Una encuesta reseñada por el Financial Times indica que la líder opositora María Corina Machado obtendría una victoria aplastante frente a la presidenta encargada Delcy Rodríguez si hoy se celebraran elecciones presidenciales libres en Venezuela. El sondeo, elaborado tras la captura de Nicolás Maduro, proyecta que 67% de los consultados votaría por Machado, frente a 25% que respalda a Rodríguez, una brecha de más de 40 puntos que confirma el peso político de la Nobel de la Paz 2025 dentro del electorado.
Según la nota del Financial Times citada por agencias internacionales, el estudio refleja un cambio de ánimo entre los venezolanos después de la caída de Maduro, con un aumento del optimismo sobre el futuro del país, aunque persisten dudas sobre la velocidad y profundidad de las reformas. El politólogo Daniel Feierstein, consultado por el diario, apunta que parte del electorado está “revaluando” a Delcy Rodríguez, pero admite que, aun con esa reconsideración, el apoyo a Machado sigue siendo claramente dominante.
En cuanto a la gestión de Rodríguez, la encuesta muestra una opinión dividida: 37% valora su desempeño como bueno o excelente, mientras 41% lo califica de malo o muy malo, y un 22% dice no tener una opinión formada. Estos datos sugieren que, aunque la jefa del Ejecutivo interino ha logrado cierta base de apoyo, todavía enfrenta un alto nivel de rechazo y un significativo segmento de indecisos.
El sondeo se suma a otros análisis y mediciones que desde 2023 han mostrado a María Corina Machado como la figura con mayor intención de voto y liderazgo opositor, tras arrasar en las primarias y capitalizar el descontento frente al chavismo y al viejo establishment opositor. Voces cercanas a la Casa Blanca citadas en la prensa anglosajona han llegado a afirmar que, en un escenario realmente competitivo, “no hay forma concebible” de que Machado pierda unas elecciones libres en el corto plazo.

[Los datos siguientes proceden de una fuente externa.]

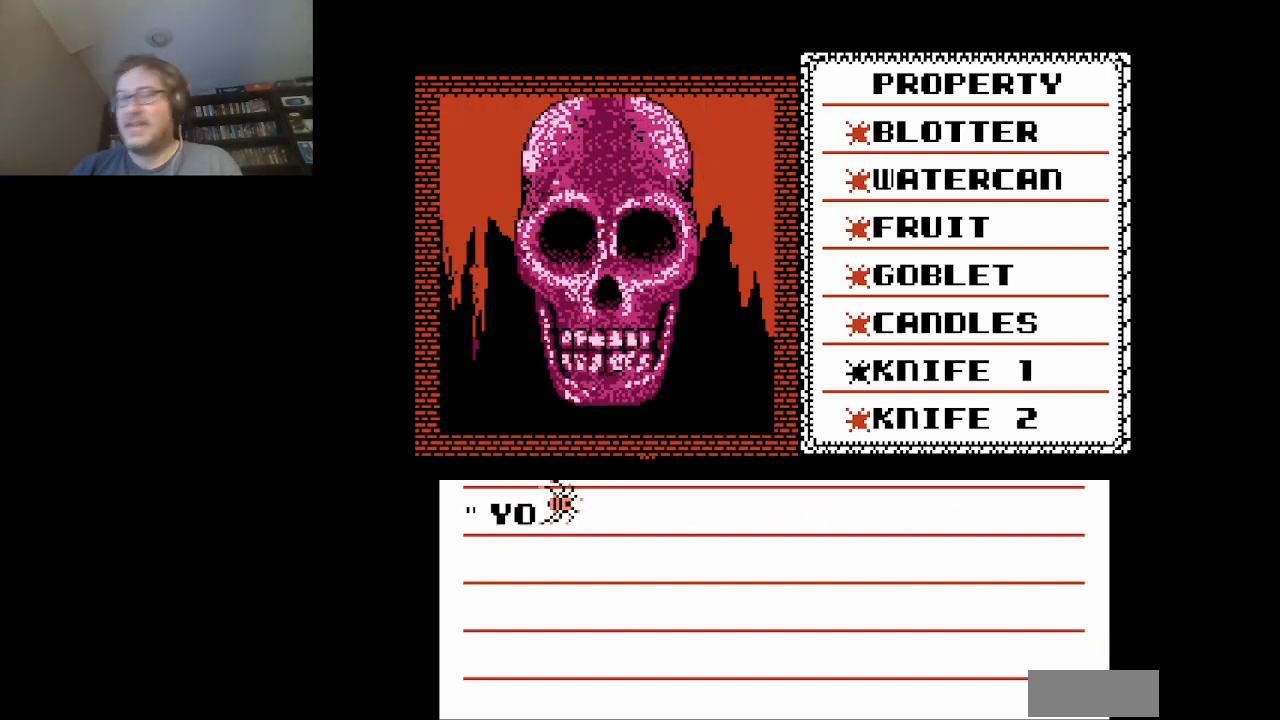
{"buttons": [], "events": []}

No obstante, la nota del Financial Times recuerda que el gran obstáculo no es la popularidad sino las reglas de juego: inhabilitaciones políticas, control institucional y un proceso de transición todavía muy condicionado por el poder interno y por los intereses externos. En ese contexto, los números de la encuesta no solo describen una preferencia electoral, sino también la brecha entre lo que hoy quiere la mayoría y lo que el sistema está dispuesto a permitir.